As a game, there's a lot more where KSP differs from reality and that's just fine. In any area where your expertise is you will found glaring errors, and thank goodness for them because the game would be a lot less fun if it were not realistic:

  • Orbital Mechanics: stable orbits, no n-body calculations. No tidal effects. There's a lot about orbital mechanics that is missing
  • Engineering: you mentioned those. Yes, in reality you don't put a spaceship together like lego's. Once career mode is there it'd be really cool to have a choice between similar components (performance wise) that are either cheap or reliable. It's not like Kerbal players mind seeing things getting blown to pieces at launch time, after all.

● PROVIDED DATA
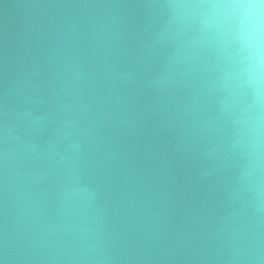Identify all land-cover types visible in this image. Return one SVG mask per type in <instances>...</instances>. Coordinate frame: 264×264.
<instances>
[{"label":"water","instance_id":"water-1","mask_svg":"<svg viewBox=\"0 0 264 264\" xmlns=\"http://www.w3.org/2000/svg\"><path fill=\"white\" fill-rule=\"evenodd\" d=\"M226 2L0 0V264H264Z\"/></svg>","mask_w":264,"mask_h":264},{"label":"clouds","instance_id":"clouds-1","mask_svg":"<svg viewBox=\"0 0 264 264\" xmlns=\"http://www.w3.org/2000/svg\"><path fill=\"white\" fill-rule=\"evenodd\" d=\"M228 26L246 62V73L258 87L264 83V0H227L210 6Z\"/></svg>","mask_w":264,"mask_h":264}]
</instances>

● OBJECTIVE
Can you write out the passage on how KSP differs from reality, starting at "As a game, there's" and ending at "time, after all."? The material here is separate from the passage on how KSP differs from reality.

● REPLY TO THE EXERCISE
As a game, there's a lot more where KSP differs from reality and that's just fine. In any area where your expertise is you will found glaring errors, and thank goodness for them because the game would be a lot less fun if it were not realistic:

  • Orbital Mechanics: stable orbits, no n-body calculations. No tidal effects. There's a lot about orbital mechanics that is missing
  • Engineering: you mentioned those. Yes, in reality you don't put a spaceship together like lego's. Once career mode is there it'd be really cool to have a choice between similar components (performance wise) that are either cheap or reliable. It's not like Kerbal players mind seeing things getting blown to pieces at launch time, after all.